Tal energia que parece imparável só cresce e é levada ao ápice, seu primeiro grande hit, ''No Problem''. O incrível é que, na realidade, "No Problem" é uma ameaça às grandes gravadores e executivos, que por sua vez ameaçam e controlam a independência da música, mas em momento algum a faixa deixa de ser contagiosamente feliz. Chance almeja e luta pela liberdade dos artistas em relação a suas músicas e que o mundo tenha elas de forma gratuita, e aqui, mais que uma exclamação, é a consolidação que ele não pode ser parado.

Mas sua principal virtude está em uma introspectividade tão sincera que chega a ser escancarada. ''Summer Friends'', ''Juke Jam'' e ''Same Drugs'' trazem versos, convidados e produções leves, mas tão poderosas como poucas coisas vistas nessa década. É uma energia compartilhada que te envolve, te lembra daquela garota, daquela experiência, daquela festa em especial. A última música em questão, que passa longe de falar sobre drogas, é uma alegoria extremamente inocente e sincera onde Chance se apropria um pouco da história de Peter Pan para contar sobre uma história de amor do passado.
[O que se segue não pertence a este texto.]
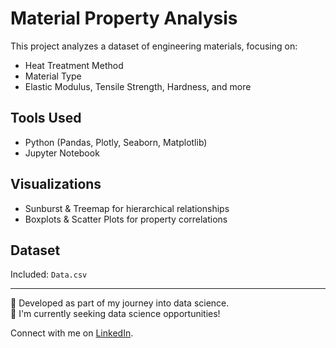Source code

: # Material Property Analysis

This project analyzes a dataset of engineering materials, focusing on:
- Heat Treatment Method
- Material Type
- Elastic Modulus, Tensile Strength, Hardness, and more

## Tools Used
- Python (Pandas, Plotly, Seaborn, Matplotlib)
- Jupyter Notebook

## Visualizations
- Sunburst & Treemap for hierarchical relationships
- Boxplots & Scatter Plots for property correlations

## Dataset
Included: `Data.csv`

---

📌 Developed as part of my journey into data science.  
🚀 I'm currently seeking data science opportunities!

Connect with me on [LinkedIn](https://www.linkedin.com/in/pranay-kumar-meka-81a751197/).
Ele pode brincar de Rapper puro também, e mostra que não é avesso ao que se ouve nas rádios. Outra grande característica de Kanye West, Chance consegue, com naturalidade, jogar o mesmo jogo de seus contemporâneos, mesmo que ela não seja o motivo de "Coloring Book" ser tão bom. ''Mixtape'' e ''Angels'' não fogem muito das produções trap, a primeira ainda mais que a segunda, sendo o único ponto que destoa da mixtape, mesmo que a faixa em si seja eficiente. "Smoke Break" empresta muito de Future, que por sua vez empresta um verso a faixa, e também funciona, já "How Great" tem uma primeira metade cantada em coro gospel um tanto alongada, mesmo que o verso final de Chance valha a pena.

É quando ele encara territórios diferentes que "Coloring Book" vai mais alto. "All Night" tem uma pegada world music maravilhosa e "Blessings" e sua reprise tem o poder de convencer os mais céticos ouvidos a reconsiderar sua religiosidade, mesmo que por alguns minutos. A ternura e a vulnerabilidade com que ele fala sobre sua fé (se juntando aos vocais de Jamilla Woods em ''Blessings'' e Ty Dolla $ign, Raury, Anderson .PAAK, BJ the Chicago Kid em sua reprise) são como ir à igreja no domingo, e suas letras, além de pura poesia, são as mais lindas preces.

Um dos melhores momentos vem justamente no final, "Finish Line/Drown" é quase um resumo de toda a viagem cheia de cores que presenciamos durante a mixtape. Começando com um cantarolar de Chance a faixa se desenvolve em uma intensa e esperançosa mensagem de  agradecimento e reconhecimento de toda a jornada traçada até aqui. 

Não é um álbum perfeito, mas muito menos um que possua erros de verdade. É mais como se coisas pudessem ser feitas para aumentar ainda mais seu valor e não foram. Mas hey, é uma Mixtape e não um álbum, é o que nos fala Chance, mesmo que não queiramos acreditar. Ele não rima de graça e sim por liberdade, ele acredita no reino e não nos reis, mesmo que eventualmente se torne um, e ele parece realmente ciente disso e estará pronto quando a hora chegar.

Chance é jovem e tem muito tempo para colorir o mundo à sua maneira. E sim, ele vai fazer isso no seu tempo e do seu jeito, e isso é o que torna essa história ainda sendo escrita, na verdade colorida, ainda mais bonita. "When the praises go up, the blessings come down" dessa vez elas realmente vieram, e na hora certa.